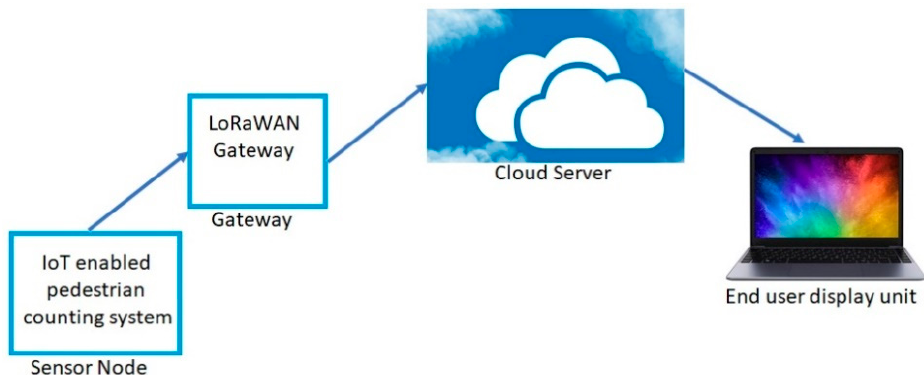
Figure 9. Block diagram of the Lora based pedestrian counting system.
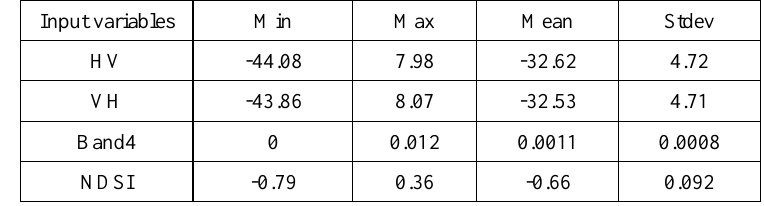
Table 2. Statistics of input variables in study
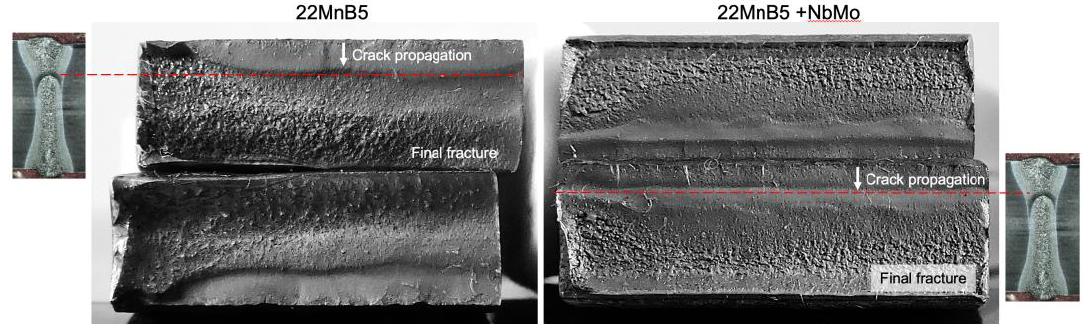
Figure 5. Mirrored fracture surfaces after fatigue failure. Standard 22MnB5 steel, tested at ∆ σ = 309.5 MPa [ σ max 344 MPa (0.24)S u-standard ] failure after 75,696 cycles. NbMo modified 22MnB5 steel, tested at = 307 MPa [ max 341 MPa (0.23)S u-modified ] failure after 216,578 cycles. Representative cross-sectional micrograph of the double-pass laser weld indicates the position of the weld overlap region (red dashed line).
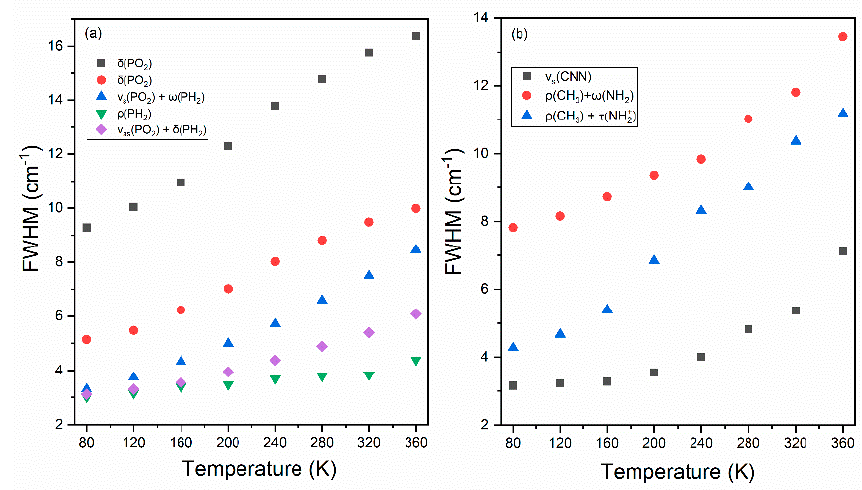
Figure 5. The temperature evolution of Raman full widths at half maximum (FWHMs) of bands corresponding to vibrations of groups that built up ( a ) H 2 PO 2 − and ( b ) MHy + ions.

▬▬▬▬▬▬

→ **Assignment**: Retype exactly, please, the span from the line holding "Table 2. Statistics" through the closing line of the data, both ends included, without the pictures.

→ **Solution to this task**:
Table 2. Statistics of input variables in study
Figure 5. Mirrored fracture surfaces after fatigue failure. Standard 22MnB5 steel, tested at ∆ σ = 309.5 MPa [ σ max 344 MPa (0.24)S u-standard ] failure after 75,696 cycles. NbMo modified 22MnB5 steel, tested at = 307 MPa [ max 341 MPa (0.23)S u-modified ] failure after 216,578 cycles. Representative cross-sectional micrograph of the double-pass laser weld indicates the position of the weld overlap region (red dashed line).
Figure 5. The temperature evolution of Raman full widths at half maximum (FWHMs) of bands corresponding to vibrations of groups that built up ( a ) H 2 PO 2 − and ( b ) MHy + ions.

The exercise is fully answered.